Люди, годы, жизнь. Под колесами времени. Книги первая, вторая, третья - стр. 86
Когда я с ним познакомился, этот «почти дебютант» был уже известен: его рассказы о «чудаках» Заволжья сразу привлекли к нему внимание. В нем были все черты зрелого Толстого, но они еще не были оформившимися; лицо, которое впоследствии казалось созданным для рисовальщика, в молодости требовало палитры живописца. Это не обязательный закон природы: некоторые люди к вечеру жизни мягчеют, с годами сглаживается первоначальная резкость, прямолинейность, угловатость. Алексей Николаевич, напротив, был значительно мягче, если угодно, туманнее в молодости и, что наиболее существенно, не умел (или не хотел) ограждать свой внутренний мир от людей, с которыми сталкивался.
Не помню, кто меня привел к Толстому, кажется Волошин, а может быть, художник Досекин. Алексей Николаевич был в Париже в 1911 году, потом весной 1913–го; в один из этих приездов он и его жена, Софья Исааковна, жили в пансионе на улице л'Ассас. Рядом с пансионом находилось кафе «Клозери де лиля», где я сидел весь день и писал. Я познакомил Толстого с различными достопримечательностями заведения: с «принцем поэтов» Полем Фором, с итальянскими футуристами, с норвежским художником Дириксом. Во время первой мировой войны в Москве Алексей Николаевич написал очерк о Париже и там вспомнил «Клозери де лиля»; «На левом же берегу со всей французской страстью, мужеством и великолепием нищеты поэты, прозаики и журналисты отстаивали свободу творчества, независимость и в старом кабачке, под каштанами, у памятника маршалу Нею, венчали лаврами открывателей новых путей… В том кабачке, под каштанами, вы всегда встретите в вечерний час у окна высокого, седого человека, похожего на викинга, и седую даму, когда-то прекрасную. Это – норвежский художник и его жена. Они прожили двадцать лет в Париже, каждый день бывая под каштанами».

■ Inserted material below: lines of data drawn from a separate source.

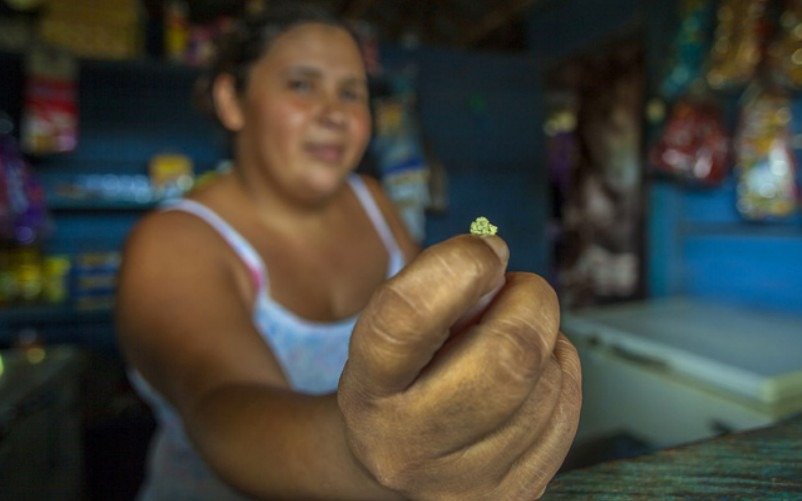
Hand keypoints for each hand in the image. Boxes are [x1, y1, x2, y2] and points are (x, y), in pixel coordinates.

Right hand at [338, 234, 581, 499]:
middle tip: (518, 289)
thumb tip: (497, 262)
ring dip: (543, 340)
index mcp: (368, 391)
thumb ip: (435, 288)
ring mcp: (466, 482)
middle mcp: (409, 446)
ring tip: (509, 342)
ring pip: (546, 379)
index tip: (485, 249)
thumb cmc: (400, 378)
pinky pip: (567, 408)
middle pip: (507, 358)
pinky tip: (529, 376)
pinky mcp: (515, 496)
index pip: (405, 321)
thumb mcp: (391, 330)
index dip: (456, 268)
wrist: (395, 463)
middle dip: (530, 302)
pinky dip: (558, 373)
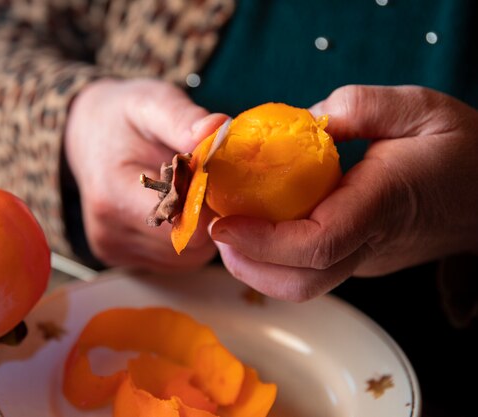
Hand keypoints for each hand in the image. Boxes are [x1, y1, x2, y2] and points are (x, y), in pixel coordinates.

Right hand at [64, 78, 223, 268]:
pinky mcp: (120, 258)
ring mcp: (113, 250)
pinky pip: (173, 260)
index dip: (210, 203)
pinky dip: (185, 238)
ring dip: (200, 229)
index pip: (182, 224)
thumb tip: (219, 129)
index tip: (215, 176)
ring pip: (186, 258)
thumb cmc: (123, 117)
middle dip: (208, 215)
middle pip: (188, 246)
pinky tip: (177, 208)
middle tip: (204, 180)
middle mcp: (110, 232)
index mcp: (114, 195)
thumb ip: (182, 118)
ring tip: (188, 191)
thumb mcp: (151, 103)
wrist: (87, 133)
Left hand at [209, 85, 477, 300]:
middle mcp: (370, 244)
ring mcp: (365, 260)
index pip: (316, 244)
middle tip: (215, 226)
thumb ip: (359, 107)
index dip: (262, 241)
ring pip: (302, 285)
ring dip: (255, 264)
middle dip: (246, 264)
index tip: (222, 223)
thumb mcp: (416, 108)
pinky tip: (260, 223)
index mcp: (381, 205)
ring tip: (229, 226)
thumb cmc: (458, 147)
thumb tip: (304, 122)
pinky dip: (274, 256)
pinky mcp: (360, 261)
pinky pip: (310, 270)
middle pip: (300, 283)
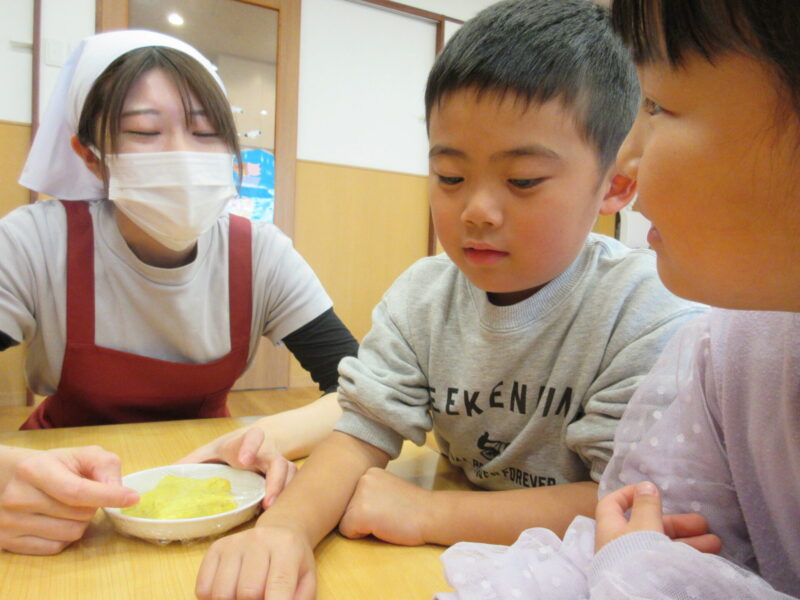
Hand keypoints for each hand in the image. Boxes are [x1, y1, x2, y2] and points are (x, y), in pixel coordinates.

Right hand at [0, 446, 138, 554]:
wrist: (12, 478)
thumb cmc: (54, 465)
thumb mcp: (81, 455)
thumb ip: (105, 466)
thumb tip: (120, 491)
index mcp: (36, 469)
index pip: (77, 491)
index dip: (108, 496)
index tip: (133, 498)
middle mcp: (18, 497)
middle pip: (79, 514)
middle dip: (92, 506)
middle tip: (83, 495)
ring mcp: (9, 522)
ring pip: (70, 534)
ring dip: (81, 522)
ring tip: (69, 507)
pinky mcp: (7, 542)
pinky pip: (55, 548)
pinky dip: (64, 536)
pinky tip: (57, 520)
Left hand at [176, 426, 296, 507]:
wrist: (266, 439)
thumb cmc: (235, 447)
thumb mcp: (212, 450)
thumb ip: (193, 461)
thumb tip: (166, 474)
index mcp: (247, 442)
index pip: (253, 437)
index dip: (250, 446)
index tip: (244, 460)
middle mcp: (267, 453)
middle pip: (278, 462)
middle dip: (274, 480)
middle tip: (266, 500)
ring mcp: (279, 465)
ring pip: (290, 475)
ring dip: (283, 492)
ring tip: (271, 511)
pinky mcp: (287, 476)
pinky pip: (295, 485)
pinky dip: (290, 497)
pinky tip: (280, 513)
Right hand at [196, 523, 314, 599]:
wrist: (280, 532)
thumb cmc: (294, 563)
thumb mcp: (307, 580)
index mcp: (286, 547)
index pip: (279, 585)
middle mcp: (258, 540)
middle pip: (248, 593)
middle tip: (262, 598)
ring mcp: (234, 542)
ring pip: (222, 594)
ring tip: (246, 597)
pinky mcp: (215, 548)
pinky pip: (203, 589)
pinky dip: (213, 599)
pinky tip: (231, 591)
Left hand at [339, 467, 430, 545]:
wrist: (431, 514)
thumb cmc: (413, 508)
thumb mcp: (387, 489)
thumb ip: (370, 492)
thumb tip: (350, 504)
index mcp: (369, 472)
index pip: (352, 498)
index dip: (368, 509)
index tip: (388, 507)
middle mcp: (361, 479)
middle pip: (346, 508)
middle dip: (362, 517)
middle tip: (388, 515)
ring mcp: (359, 495)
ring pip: (345, 520)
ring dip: (362, 526)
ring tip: (385, 520)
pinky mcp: (360, 513)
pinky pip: (347, 532)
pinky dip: (362, 535)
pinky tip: (382, 527)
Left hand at [595, 481, 721, 553]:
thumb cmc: (634, 559)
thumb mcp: (642, 527)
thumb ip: (646, 507)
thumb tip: (645, 485)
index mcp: (611, 529)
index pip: (612, 505)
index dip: (628, 494)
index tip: (651, 491)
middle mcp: (620, 546)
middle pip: (647, 527)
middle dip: (677, 524)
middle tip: (703, 524)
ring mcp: (634, 565)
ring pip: (662, 548)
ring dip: (688, 542)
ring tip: (716, 543)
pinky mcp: (648, 580)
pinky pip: (667, 565)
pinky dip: (685, 560)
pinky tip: (705, 561)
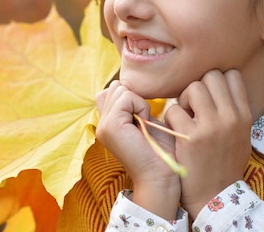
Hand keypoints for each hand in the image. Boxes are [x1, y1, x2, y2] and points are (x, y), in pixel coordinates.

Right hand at [96, 81, 180, 219]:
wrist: (161, 176)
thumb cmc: (161, 151)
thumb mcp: (146, 122)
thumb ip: (134, 106)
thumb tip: (127, 86)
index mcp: (107, 123)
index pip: (112, 91)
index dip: (131, 96)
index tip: (144, 118)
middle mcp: (101, 123)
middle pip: (116, 87)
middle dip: (135, 97)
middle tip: (145, 121)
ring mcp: (103, 125)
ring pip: (120, 89)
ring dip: (139, 102)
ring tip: (144, 124)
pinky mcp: (110, 125)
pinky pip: (126, 97)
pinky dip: (141, 106)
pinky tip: (145, 125)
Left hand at [164, 69, 252, 218]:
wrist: (214, 197)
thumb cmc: (223, 164)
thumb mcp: (240, 135)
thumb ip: (233, 109)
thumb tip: (221, 83)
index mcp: (244, 116)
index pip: (232, 75)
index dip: (216, 82)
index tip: (209, 97)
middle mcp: (231, 118)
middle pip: (210, 75)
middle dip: (198, 87)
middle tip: (193, 107)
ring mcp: (211, 126)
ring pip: (193, 87)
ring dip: (183, 99)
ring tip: (185, 117)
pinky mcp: (191, 137)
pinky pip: (174, 109)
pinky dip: (171, 118)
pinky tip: (175, 131)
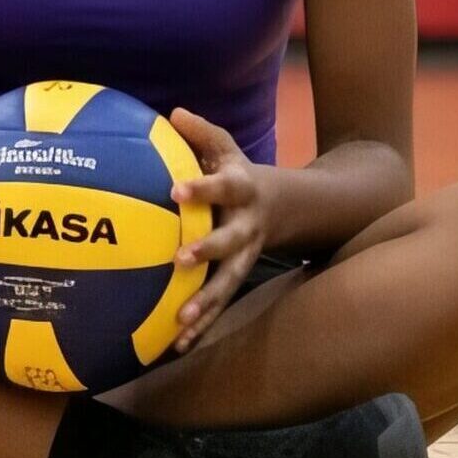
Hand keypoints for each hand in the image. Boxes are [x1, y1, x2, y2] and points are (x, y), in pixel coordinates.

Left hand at [166, 107, 272, 353]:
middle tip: (180, 260)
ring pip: (227, 284)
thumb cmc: (238, 172)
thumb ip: (201, 132)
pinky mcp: (236, 280)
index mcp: (243, 190)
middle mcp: (247, 227)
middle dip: (207, 251)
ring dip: (205, 304)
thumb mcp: (225, 146)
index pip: (223, 187)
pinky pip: (219, 305)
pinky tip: (175, 346)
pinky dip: (200, 326)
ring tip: (181, 323)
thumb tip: (173, 112)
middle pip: (230, 242)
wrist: (284, 207)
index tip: (177, 190)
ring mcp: (245, 257)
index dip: (203, 189)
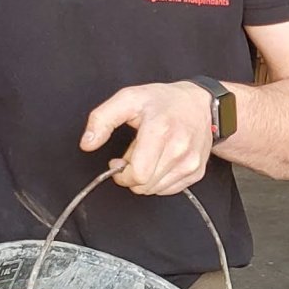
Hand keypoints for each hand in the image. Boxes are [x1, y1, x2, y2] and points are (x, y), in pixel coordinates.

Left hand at [81, 81, 214, 195]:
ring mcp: (190, 162)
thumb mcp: (127, 99)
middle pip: (144, 185)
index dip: (121, 174)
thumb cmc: (163, 101)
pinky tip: (161, 161)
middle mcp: (179, 149)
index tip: (119, 162)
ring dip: (146, 178)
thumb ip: (102, 119)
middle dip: (132, 175)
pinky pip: (169, 190)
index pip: (137, 174)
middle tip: (134, 155)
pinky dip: (160, 180)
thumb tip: (87, 144)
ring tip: (149, 155)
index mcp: (160, 131)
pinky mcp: (197, 172)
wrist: (200, 104)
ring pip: (155, 190)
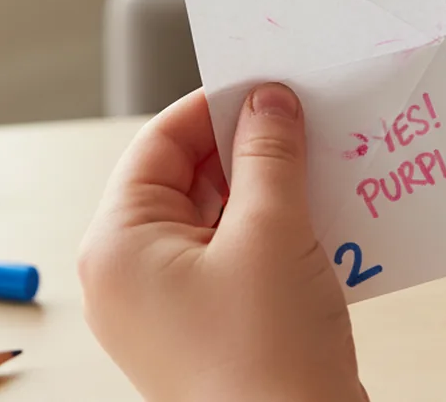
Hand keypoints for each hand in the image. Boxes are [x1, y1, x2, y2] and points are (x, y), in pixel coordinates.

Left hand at [79, 84, 366, 401]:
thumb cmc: (264, 363)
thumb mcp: (272, 233)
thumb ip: (269, 154)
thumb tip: (268, 102)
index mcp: (120, 245)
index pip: (160, 143)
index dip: (214, 105)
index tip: (266, 82)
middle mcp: (134, 273)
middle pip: (189, 176)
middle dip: (250, 146)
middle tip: (304, 117)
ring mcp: (173, 304)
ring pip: (220, 215)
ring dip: (271, 186)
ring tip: (324, 159)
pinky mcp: (212, 325)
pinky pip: (239, 253)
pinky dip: (278, 228)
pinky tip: (325, 211)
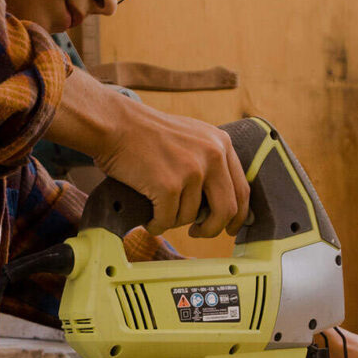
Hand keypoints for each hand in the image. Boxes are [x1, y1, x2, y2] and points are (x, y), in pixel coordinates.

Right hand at [46, 68, 249, 237]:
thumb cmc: (145, 133)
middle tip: (198, 233)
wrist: (115, 124)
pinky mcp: (169, 186)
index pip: (242, 189)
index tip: (230, 227)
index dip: (238, 215)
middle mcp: (212, 155)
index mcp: (221, 144)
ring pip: (191, 216)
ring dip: (173, 221)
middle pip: (226, 209)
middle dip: (212, 229)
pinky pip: (168, 221)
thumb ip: (210, 161)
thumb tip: (221, 200)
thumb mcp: (191, 137)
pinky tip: (148, 219)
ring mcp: (191, 170)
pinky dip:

Он любил Париж и как-то сразу его увидел. «Париж, всегда занавешенный прозрачной, голубоватой дымкой, весь серый, однообразный, с домами, похожими один на другой, с мансардами, куполами церквей и триумфальными арками, перерезанный и охваченный, точно венком, зелеными бульварами…», «Весь день неустанно живет, грохочет, колышется, по ночам заливается светом огромный город, но не утомление вы чувствуете, проблуждав по нему весь день, а спокойную, тихую грусть. Вы чувствуете, что здесь поняли смерть и любят печальную красоту жизни…», «Стар, ужасно стар Париж. Особенно люблю его в сырые деньки. Бесчисленны очертания полукруглых графитовых крыш, откуда в туманное небо смотрят мансардные окна. А выше – трубы, трубы, трубы, дымки. Туман прозрачен, весь город раскинут чащей, будто выстроен из голубых теней…»
За несколько месяцев до своей смерти Алексей Николаевич говорил мне, что, когда кончится война, он поедет на год в Париж, поселится где-нибудь на набережной Сены и будет писать роман; помню его слова: «Париж располагает к искусству…» Чудак, который, по словам Ю. К. Олеши, играл нелепого героя «Заволжья», никогда не чувствовал себя в Париже туристом: не осматривал, не восхищался, не отплевывался, а сразу начинал жить в этом городе, бывал в нем порой очень печален, но и в печали этой счастлив. (Я не говорю о годах вынужденного пребывания в Париже, когда он неотвязно думал об оставленной им России. Я уже писал, что у эмиграции свой климат. В письме к матери, когда Толстому было четырнадцать лет, он приводил старую народную песню: «Ох, хохо-хохонюшки, скучно жить Афонюшке на чужой сторонушке без родимой матушки». В Париже, оказавшись эмигрантом, он написал рассказ «Настроения И. Н. Бурова» и эпиграфом поставил «Ох-хохо-хохонюшки, скучно жить Афонюшке на чужой сторонушке». Лучше настроение человека, насильно оторванного от родной земли, пожалуй, не выразишь).